The Global Media Business Weekly

American Media acquires (most of) Bauer USA

David Pecker’s American Media Inc is buying Bauer’s US celebrity weeklies In Touch, Life & Style and Closer (and nine teenage magazines) for a price believed to be $80m. The deal leaves Bauer’s once-dynamic 37-year-old New York business with just three ho-hum women’s magazines.  That’s a significant pull-back by Bauer and means that AMI – which publishes the National Enquirer, Star magazine, OK!, US Weekly and several smaller supermarket tabloids – now sells more than 1m celebrity magazines every week, in addition to Shape and Men’s Fitness.
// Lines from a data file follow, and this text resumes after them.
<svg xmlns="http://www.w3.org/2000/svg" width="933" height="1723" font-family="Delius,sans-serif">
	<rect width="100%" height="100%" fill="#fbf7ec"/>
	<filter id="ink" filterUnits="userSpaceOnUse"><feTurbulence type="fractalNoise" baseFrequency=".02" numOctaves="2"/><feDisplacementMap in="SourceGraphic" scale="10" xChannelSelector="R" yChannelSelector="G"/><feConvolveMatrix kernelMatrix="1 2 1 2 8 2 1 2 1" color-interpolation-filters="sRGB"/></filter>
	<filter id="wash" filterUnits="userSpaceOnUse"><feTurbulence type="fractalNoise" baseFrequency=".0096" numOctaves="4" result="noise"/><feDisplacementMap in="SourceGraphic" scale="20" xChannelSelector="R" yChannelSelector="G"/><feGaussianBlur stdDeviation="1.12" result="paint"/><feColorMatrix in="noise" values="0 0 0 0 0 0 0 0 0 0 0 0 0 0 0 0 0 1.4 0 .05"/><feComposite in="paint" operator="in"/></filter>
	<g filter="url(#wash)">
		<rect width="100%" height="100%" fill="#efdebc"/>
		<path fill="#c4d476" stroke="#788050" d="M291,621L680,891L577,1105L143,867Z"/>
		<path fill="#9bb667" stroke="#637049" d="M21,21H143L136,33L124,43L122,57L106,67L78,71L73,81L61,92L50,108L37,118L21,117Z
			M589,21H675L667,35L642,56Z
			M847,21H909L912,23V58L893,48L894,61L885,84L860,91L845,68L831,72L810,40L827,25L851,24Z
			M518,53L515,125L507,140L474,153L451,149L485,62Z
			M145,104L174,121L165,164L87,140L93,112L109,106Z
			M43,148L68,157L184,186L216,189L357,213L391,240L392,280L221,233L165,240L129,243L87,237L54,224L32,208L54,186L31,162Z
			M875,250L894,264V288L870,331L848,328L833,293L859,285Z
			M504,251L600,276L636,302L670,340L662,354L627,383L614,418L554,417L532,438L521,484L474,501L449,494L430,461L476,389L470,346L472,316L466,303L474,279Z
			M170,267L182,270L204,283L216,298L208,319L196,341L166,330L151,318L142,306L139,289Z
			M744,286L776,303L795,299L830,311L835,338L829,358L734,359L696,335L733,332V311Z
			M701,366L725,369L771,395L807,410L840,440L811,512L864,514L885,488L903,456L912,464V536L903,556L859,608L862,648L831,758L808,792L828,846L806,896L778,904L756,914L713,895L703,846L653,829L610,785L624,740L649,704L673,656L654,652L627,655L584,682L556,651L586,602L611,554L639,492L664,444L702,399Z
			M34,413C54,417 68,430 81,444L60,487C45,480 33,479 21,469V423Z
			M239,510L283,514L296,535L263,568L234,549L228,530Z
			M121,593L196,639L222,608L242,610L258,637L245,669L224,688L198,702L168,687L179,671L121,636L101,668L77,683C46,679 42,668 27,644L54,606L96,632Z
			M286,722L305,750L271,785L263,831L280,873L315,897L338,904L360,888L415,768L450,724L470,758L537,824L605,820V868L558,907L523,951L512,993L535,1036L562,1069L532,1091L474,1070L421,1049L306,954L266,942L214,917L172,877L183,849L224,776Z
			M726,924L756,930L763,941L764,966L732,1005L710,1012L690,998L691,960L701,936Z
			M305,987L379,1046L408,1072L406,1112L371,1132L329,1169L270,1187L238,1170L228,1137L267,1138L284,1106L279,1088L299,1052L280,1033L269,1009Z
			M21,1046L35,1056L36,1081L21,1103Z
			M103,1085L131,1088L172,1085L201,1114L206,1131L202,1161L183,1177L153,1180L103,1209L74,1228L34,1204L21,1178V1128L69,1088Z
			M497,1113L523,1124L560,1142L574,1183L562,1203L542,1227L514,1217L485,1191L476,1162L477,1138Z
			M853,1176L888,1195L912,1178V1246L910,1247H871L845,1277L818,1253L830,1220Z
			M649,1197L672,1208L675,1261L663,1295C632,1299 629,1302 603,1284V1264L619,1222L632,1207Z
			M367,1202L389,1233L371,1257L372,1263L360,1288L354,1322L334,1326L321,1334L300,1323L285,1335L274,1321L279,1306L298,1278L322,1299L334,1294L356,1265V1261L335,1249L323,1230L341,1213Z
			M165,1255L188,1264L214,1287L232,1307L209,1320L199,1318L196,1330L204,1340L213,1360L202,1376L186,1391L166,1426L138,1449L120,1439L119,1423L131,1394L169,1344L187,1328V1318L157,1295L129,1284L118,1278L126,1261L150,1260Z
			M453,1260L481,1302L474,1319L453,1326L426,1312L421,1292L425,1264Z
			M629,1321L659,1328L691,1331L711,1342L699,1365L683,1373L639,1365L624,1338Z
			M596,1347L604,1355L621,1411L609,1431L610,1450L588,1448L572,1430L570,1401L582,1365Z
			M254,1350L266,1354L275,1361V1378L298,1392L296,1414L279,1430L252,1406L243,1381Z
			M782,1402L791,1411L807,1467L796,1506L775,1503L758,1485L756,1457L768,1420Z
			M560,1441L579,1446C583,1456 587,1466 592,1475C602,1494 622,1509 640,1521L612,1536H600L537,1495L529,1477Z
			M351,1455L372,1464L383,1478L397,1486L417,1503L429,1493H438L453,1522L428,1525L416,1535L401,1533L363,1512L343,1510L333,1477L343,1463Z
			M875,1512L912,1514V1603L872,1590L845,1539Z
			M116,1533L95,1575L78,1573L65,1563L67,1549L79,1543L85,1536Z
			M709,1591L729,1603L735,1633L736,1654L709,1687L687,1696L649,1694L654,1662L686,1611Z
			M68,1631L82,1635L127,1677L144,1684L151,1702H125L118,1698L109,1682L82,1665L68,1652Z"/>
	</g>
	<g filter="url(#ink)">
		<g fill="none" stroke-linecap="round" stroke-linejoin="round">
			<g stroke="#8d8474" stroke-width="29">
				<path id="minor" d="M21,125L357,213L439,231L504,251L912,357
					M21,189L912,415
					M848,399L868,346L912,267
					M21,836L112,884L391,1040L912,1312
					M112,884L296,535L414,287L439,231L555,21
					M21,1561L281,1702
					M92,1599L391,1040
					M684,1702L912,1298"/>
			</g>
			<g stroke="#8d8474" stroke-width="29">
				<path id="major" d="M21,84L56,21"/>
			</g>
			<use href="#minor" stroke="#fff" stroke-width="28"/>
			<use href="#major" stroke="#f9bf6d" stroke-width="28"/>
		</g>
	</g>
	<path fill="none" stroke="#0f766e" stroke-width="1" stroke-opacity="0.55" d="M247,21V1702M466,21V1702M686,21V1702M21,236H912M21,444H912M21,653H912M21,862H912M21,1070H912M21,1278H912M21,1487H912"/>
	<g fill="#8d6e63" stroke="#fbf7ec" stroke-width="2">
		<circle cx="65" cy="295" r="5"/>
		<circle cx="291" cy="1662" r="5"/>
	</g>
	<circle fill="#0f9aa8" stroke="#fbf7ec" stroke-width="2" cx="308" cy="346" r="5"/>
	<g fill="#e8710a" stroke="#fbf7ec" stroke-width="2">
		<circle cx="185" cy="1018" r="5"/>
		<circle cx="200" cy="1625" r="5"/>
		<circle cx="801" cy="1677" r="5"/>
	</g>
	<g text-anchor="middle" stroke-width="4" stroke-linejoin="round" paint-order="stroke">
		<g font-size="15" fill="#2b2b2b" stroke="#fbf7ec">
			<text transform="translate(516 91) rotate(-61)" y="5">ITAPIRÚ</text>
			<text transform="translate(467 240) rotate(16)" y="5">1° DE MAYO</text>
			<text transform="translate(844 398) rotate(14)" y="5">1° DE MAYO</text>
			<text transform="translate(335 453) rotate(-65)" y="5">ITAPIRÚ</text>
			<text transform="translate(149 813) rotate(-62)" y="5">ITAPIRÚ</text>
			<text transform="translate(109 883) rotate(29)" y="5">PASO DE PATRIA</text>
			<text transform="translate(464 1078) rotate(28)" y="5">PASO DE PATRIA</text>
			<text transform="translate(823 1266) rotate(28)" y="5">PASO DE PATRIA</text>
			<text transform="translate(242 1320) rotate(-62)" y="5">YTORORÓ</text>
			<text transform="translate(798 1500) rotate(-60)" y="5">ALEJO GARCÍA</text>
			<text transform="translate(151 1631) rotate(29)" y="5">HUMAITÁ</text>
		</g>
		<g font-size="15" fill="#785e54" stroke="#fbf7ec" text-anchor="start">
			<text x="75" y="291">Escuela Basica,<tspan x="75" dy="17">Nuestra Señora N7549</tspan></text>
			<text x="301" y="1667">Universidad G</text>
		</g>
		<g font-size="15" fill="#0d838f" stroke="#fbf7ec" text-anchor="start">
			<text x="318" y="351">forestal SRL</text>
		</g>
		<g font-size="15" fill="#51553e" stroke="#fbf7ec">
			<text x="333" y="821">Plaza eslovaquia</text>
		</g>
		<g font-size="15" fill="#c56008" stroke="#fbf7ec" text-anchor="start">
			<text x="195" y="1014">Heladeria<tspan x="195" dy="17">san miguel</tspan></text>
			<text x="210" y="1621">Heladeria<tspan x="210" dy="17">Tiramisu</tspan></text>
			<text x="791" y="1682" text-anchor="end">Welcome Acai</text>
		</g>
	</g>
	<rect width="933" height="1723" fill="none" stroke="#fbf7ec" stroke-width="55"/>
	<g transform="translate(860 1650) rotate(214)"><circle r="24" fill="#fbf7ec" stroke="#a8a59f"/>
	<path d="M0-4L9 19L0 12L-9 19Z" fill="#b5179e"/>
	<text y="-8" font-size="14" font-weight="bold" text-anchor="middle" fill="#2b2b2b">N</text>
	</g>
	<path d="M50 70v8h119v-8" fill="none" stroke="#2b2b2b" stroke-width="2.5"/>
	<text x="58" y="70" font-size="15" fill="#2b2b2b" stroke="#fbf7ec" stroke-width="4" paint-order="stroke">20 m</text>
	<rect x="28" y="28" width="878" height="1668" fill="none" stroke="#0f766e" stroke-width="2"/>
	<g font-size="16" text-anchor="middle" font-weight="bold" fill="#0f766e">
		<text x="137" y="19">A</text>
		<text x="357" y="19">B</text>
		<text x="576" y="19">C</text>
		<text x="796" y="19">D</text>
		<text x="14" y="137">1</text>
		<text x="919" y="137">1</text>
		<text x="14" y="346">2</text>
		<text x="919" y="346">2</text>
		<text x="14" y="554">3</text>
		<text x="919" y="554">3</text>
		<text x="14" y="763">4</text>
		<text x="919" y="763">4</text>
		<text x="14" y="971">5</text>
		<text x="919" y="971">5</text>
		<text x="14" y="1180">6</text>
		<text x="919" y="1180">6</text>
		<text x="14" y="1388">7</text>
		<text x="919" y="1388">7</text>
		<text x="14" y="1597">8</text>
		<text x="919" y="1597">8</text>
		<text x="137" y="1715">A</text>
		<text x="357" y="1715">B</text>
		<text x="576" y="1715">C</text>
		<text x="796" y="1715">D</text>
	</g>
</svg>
It marks further consolidation in the churning US magazine market after the acquisition of Time Inc (by Meredith), Rodale (Hearst), Rolling Stone (Penske) and US Weekly and Men’s Journal (AMI).  That’s almost $3.3bn spent on US magazines in little more than a year. And still to come is Meredith’s auction next month of Time, Fortune, Sports Illustrated and Money. Pecker’s supermarket weeklies are singular publishing. Their revenues depend on scandalous cover stories that persuade people to pick up and buy at the checkout: it’s clickbait in print. He now dominates this tabloid category but Meredith’s high-flying People remains the most profitable US magazine of all, with a larger circulation than all AMI’s weeklies combined – and a better class of gossip. But Pecker will intensify the chase.

He is the one-time accountant who became a publisher after working with Peter Diamandis to acquire CBS’s specialist magazine portfolio (Woman’s Day, Car & Driver, Road and Track et al) for $650m in 1987. The portfolio was flipped to Hachette for $1bn a year later. It was a dealmaking masterclass for Pecker. But, for all the AMI thrills and spills of the past 20 years (including a $1bn bankruptcy in 2010, and Pecker’s front-line role in picking the racy covers that make and break screen stars and politicians), he may now be best known as a close friend of President Trump.
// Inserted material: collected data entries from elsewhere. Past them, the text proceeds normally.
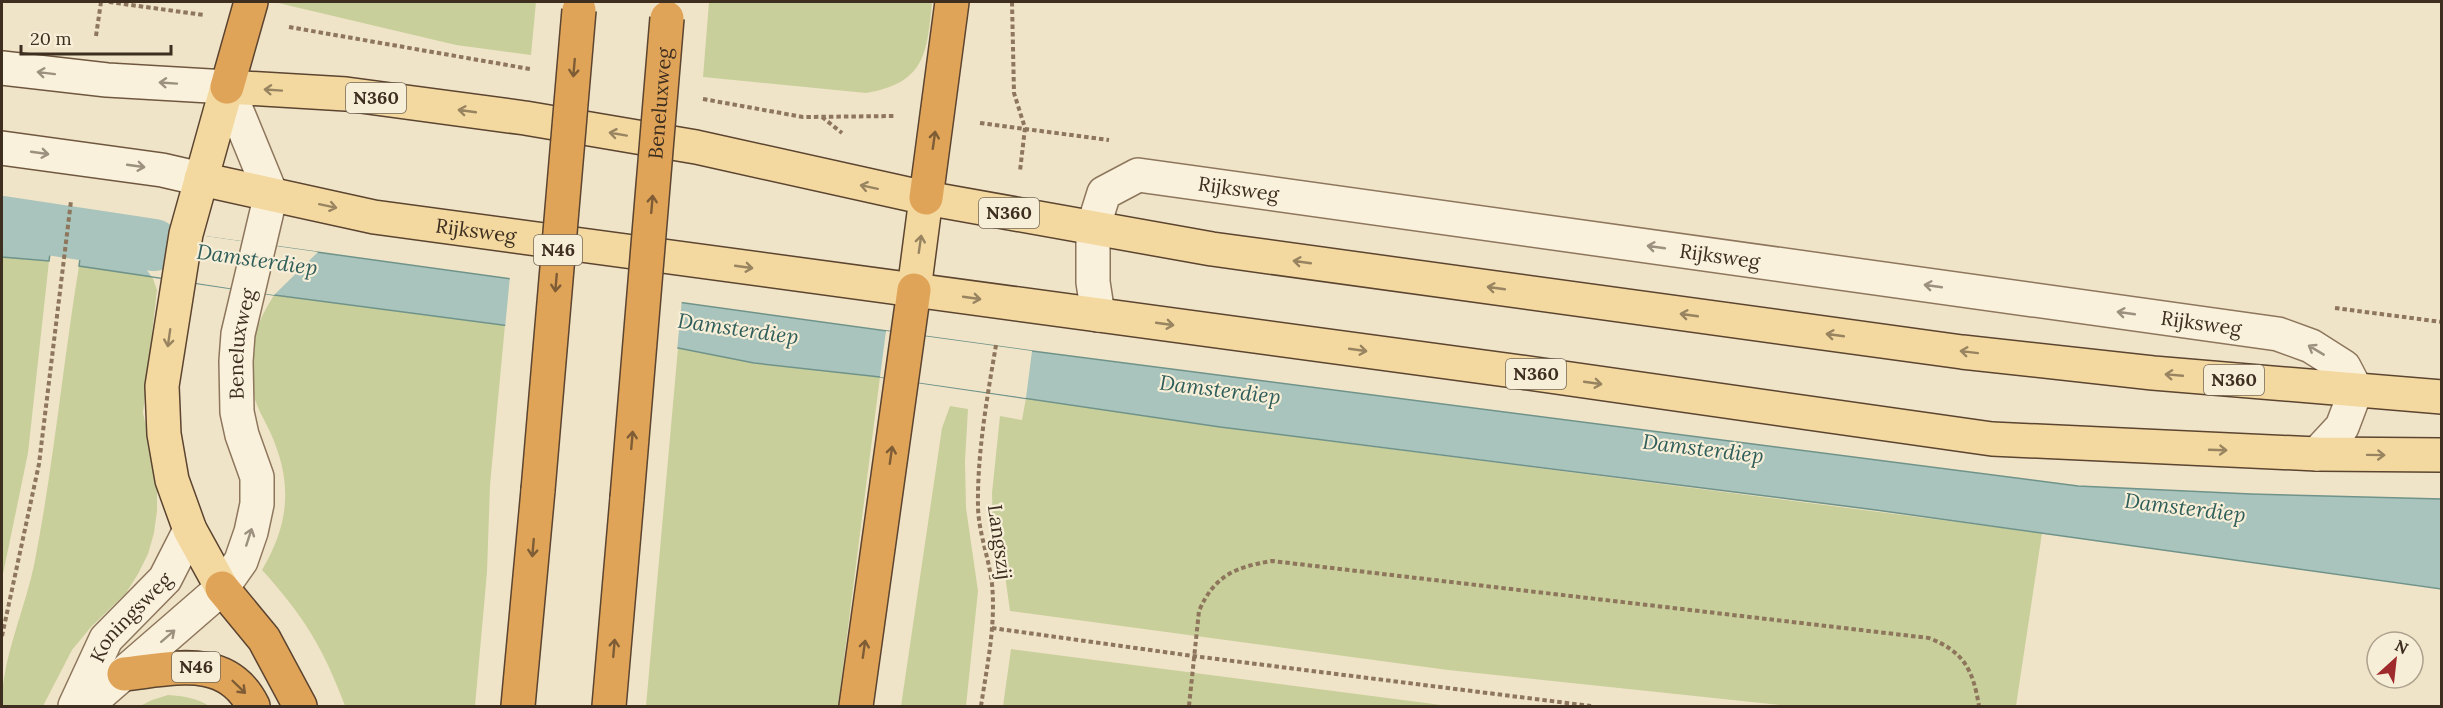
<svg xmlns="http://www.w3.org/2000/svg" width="2443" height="708" font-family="Lora,serif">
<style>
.green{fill:#c9cf9b}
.water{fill:#a9c4bc;stroke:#6f938a;stroke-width:1.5}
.pier{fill:#f0e4c8}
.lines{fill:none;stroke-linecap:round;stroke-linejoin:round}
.canal{stroke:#a9c4bc;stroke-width:52}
.street-casing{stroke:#8d765c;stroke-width:36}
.secondary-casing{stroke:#6f573f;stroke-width:36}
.primary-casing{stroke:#5b4430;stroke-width:36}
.highway-casing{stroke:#5b4430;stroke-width:36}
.path{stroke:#8d765c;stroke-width:4;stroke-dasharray:4.5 3;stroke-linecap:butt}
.street{stroke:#faf1dc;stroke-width:33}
.secondary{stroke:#faf1dc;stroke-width:33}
.primary{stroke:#f3d9a0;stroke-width:33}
.highway{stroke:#e0a458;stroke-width:33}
.highway-bridge-casing{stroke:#5b4430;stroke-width:36;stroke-linecap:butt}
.highway-bridge{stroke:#e0a458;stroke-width:33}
.oneway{stroke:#7e5d36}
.oneway2{stroke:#9c907e}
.oneway3{stroke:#988460}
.labels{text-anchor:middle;stroke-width:4.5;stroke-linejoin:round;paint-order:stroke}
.shield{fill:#f7eed8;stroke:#756857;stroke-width:1.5}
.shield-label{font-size:18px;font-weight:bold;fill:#3d2e20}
.street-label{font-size:20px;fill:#3d2e20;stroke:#f7eed8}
.water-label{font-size:21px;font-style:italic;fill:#2f5d5a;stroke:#f7eed8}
</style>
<rect width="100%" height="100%" fill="#f0e4c8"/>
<path class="green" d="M 274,2 L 536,2 L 531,55 L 456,45 Z
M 709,2 L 932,2 C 927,54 925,83 866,93 L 703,77 Z
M 2,257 L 49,261 L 28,453 L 2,579 Z
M 79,266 L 152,276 L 157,290 L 143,413 L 154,461 L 157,486 L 157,511 L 154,533 L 148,554 L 138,574 L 126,593 L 91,627 L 72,650 L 43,706 L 2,706 C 1,659 26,608 35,560 C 54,462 63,363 79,266 Z
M 274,295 L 505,325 L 490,485 L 487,572 L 475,706 L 345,706 C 324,649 303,615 262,570 C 289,524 293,484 271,434 C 265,420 256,407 253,392 C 251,385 252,376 252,369 C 252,336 257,323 274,295 Z
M 678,348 L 754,363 L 880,377 L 838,706 L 646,706 Z
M 1026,398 L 1220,427 L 2042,533 L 2016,706 L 1790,706 L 1448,670 L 1010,611 L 1004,568 L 993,536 L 992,493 L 1000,416 L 1022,420 Z
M 950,406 L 968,409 L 965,461 L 966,508 L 978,591 L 966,706 L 901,706 L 942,428 Z
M 1011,649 L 1449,706 L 1003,706 Z
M 168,695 C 183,696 197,698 209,706 L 140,706 L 152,700 Z"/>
<path class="water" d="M 2,209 L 55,217 L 49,261 L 2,257 Z
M 85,220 L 1032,351 L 2078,486 L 2251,494 L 2441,499 L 2441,589 L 1876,510 L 1220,427 L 880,377 L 754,363 L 678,348 L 274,295 L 79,266 Z"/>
<path class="pier" d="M 114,223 L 318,252 L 274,295 L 151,276 Z
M 510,276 L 682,299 L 677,351 L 505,328 Z
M 886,331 L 1032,351 L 1026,398 L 880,377 Z"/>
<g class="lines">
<path class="canal" d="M 2,222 L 154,245"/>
<g class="street-casing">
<g id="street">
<path id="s1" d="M 1098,315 L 1093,282 L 1093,228 L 1104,193 L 1138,175 L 2278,334 L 2311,346 L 2344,367 L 2356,390 L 2342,427 L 2317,454"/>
<path id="s2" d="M 75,706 L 106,639 L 165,579 L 190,530"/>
<path id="s3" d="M 86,706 L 222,588 L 241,561 L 251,532 L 257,504 L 257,477 L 242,435 L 237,412 L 236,361 L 238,334 L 271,194 L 227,87"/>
</g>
</g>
<g class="secondary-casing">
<path id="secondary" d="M 2,68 L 107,80 L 227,87
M 2,148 L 162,170 L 201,179"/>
</g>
<g class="primary-casing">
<g id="primary">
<path id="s4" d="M 201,179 L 374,217 L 1521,372 L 1992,439 L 2317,454 L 2442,455"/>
<path d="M 914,290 L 926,198"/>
<path d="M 222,588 L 190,530 L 172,480 L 164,434 L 162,386 L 186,234 L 227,87 L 346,94 L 525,118 L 696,147 L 926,198 L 1212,249 L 1962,352 L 2153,373 L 2442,397"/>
</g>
</g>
<g class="highway-casing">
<path id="highway" d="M 227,87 L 251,2
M 926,198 L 952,2
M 222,588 L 264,639 L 300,706
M 124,674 C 172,669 227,653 253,706
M 518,706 L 538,490
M 609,706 L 627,498
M 856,706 L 914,290"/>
</g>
<path class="path" d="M 109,2 L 204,15
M 1012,2 L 1014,93 L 1025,128 L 1020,171
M 289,27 L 530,69
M 96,36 L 101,2
M 703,99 L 803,117 L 895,116
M 822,117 L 842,133
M 980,123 L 1109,140
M 2335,308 L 2442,322
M 992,628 L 1193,656 L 1591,706
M 2,636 L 39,464 L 71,201
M 981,706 C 987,666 996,625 992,584 C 989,558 979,534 978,508 C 977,454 987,398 996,345
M 1189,706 L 1199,611 C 1214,576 1235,567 1272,561 L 1929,638 C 1965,652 1973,671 1979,706"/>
<use href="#street" class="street"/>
<use href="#secondary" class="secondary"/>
<use href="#primary" class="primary"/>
<use href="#highway" class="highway"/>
<g class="highway-bridge-casing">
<g id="highway-bridge">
<path d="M 538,490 L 579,10"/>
<path id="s5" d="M 627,498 L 667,18"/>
</g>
</g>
<use href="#highway-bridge" class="highway-bridge"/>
</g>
<defs><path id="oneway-shaft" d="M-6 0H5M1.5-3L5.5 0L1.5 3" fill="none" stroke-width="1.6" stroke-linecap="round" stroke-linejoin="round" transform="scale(1.5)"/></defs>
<g class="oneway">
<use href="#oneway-shaft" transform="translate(574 68) rotate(95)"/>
<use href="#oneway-shaft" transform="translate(934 140) rotate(-82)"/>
<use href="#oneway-shaft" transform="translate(652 204) rotate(-85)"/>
<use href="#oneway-shaft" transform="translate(556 283) rotate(95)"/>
<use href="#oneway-shaft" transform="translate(632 440) rotate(-85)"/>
<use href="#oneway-shaft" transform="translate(891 455) rotate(-82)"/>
<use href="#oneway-shaft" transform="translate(533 548) rotate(95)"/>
<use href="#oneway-shaft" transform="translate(614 648) rotate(-85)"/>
<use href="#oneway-shaft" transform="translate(864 649) rotate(-82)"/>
<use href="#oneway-shaft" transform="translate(239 687) rotate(44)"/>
</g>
<g class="oneway2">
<use href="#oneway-shaft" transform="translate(46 73) rotate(-173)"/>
<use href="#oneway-shaft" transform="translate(168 83) rotate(-176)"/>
<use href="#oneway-shaft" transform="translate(40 153) rotate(8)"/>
<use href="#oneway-shaft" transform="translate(136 166) rotate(8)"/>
<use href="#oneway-shaft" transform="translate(1656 247) rotate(-172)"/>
<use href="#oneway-shaft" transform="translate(1933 286) rotate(-172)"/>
<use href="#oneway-shaft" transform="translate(2126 313) rotate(-172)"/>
<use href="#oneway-shaft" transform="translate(2316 350) rotate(-149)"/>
<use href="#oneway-shaft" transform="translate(249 537) rotate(-72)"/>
<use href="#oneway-shaft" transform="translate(168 636) rotate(-41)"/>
</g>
<g class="oneway3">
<use href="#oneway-shaft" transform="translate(273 90) rotate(-176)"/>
<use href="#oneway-shaft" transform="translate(467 111) rotate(-172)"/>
<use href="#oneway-shaft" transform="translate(618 134) rotate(-170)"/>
<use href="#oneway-shaft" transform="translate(869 187) rotate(-168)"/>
<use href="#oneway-shaft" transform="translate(328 206) rotate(12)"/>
<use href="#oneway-shaft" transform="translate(920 244) rotate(-82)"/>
<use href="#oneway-shaft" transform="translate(1302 262) rotate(-172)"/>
<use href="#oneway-shaft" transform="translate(744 267) rotate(8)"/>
<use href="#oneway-shaft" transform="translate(1496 288) rotate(-172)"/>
<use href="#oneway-shaft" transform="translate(972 298) rotate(8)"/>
<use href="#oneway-shaft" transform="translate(1689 315) rotate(-172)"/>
<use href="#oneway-shaft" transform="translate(1165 324) rotate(8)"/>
<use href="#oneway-shaft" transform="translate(1835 335) rotate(-172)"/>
<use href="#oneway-shaft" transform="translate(169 338) rotate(98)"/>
<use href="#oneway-shaft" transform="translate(1358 350) rotate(8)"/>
<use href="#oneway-shaft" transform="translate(1969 352) rotate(-173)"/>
<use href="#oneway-shaft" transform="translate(2174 375) rotate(-175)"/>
<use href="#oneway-shaft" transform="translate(1593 383) rotate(8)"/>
<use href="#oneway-shaft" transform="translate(2218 450) rotate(2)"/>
<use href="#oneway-shaft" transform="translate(2376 455) rotate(1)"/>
</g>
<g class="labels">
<g class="shield">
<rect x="346" y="83" width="60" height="30" rx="4.5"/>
<rect x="979" y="198" width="60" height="30" rx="4.5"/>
<rect x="534" y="235" width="48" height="30" rx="4.5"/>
<rect x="1506" y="359" width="60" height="30" rx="4.5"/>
<rect x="2204" y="365" width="60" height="30" rx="4.5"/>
<rect x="172" y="652" width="48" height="30" rx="4.5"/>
</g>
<g class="shield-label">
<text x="376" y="104">N360</text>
<text x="1009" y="219">N360</text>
<text x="558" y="256">N46</text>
<text x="1536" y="380">N360</text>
<text x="2234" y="386">N360</text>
<text x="196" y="673">N46</text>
</g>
<g class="street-label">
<text dy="7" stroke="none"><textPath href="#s5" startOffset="396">Beneluxweg</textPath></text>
<text dy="7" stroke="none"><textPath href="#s1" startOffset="264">Rijksweg</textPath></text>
<text dy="7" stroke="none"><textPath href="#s4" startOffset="280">Rijksweg</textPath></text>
<text dy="7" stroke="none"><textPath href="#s1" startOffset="750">Rijksweg</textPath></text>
<text dy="7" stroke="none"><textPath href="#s1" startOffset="1236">Rijksweg</textPath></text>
<text dy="7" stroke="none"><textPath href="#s3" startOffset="436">Beneluxweg</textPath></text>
<text transform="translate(1000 542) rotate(82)" y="7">Langszij</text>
<text dy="7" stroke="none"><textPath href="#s2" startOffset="106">Koningsweg</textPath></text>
</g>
<g class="water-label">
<text transform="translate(257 260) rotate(8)" y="7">Damsterdiep</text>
<text transform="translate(738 329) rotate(8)" y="7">Damsterdiep</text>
<text transform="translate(1220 390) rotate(7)" y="7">Damsterdiep</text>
<text transform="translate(1703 449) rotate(7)" y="7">Damsterdiep</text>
<text transform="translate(2185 508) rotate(7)" y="7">Damsterdiep</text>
</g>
</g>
<rect width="2443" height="708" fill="none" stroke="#3d2e20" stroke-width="6"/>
<g transform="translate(2395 660) rotate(27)"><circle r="28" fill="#f7eed8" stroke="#ada18e" stroke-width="1.5"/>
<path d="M0-4.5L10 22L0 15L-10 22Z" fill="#9e2a2b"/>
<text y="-9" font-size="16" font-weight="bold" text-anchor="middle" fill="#3d2e20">N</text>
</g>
<path d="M21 45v9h150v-9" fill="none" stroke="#3d2e20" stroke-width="3"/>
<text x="30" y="45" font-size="18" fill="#3d2e20" stroke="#f7eed8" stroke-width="4.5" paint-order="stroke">20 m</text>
</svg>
This week, he was even called as a witness to the Mueller enquiry into the conduct of the 2016 presidential campaign. It is too ironic that Trump’s best buddy is himself the creator of so much fake news. National Enquirer readers don’t get to read much about those wild Trump stories of girls and pay-offs which are exercising the president’s lawyers. Trump’s life should be red meat for the AMI tabloids but not a bit of it. Instead, he is treated to the kind of guff that – in the 1990s – Pecker weaved through his fawning Trump Style magazine. But David Pecker knows how to make money from magazines and – like, say, Richard Desmond in the UK this past 30 years – he can be relied upon to keep upstaging the old stagers of traditional media. For the endlessly-fascinating Bauer Media, though, the US sell-off marks a new decisiveness just as its revitalised management team is squeezing results from the turnround of high-priced magazine acquisitions in the UK and Australia. It’s a fair bet that the €2bn family-owned German company – which never used to sell anything or retreat from anywhere – will soon quit the US altogether, to concentrate longterm in Europe and the AsiaPacific on its fast-growing radio, TV and streaming.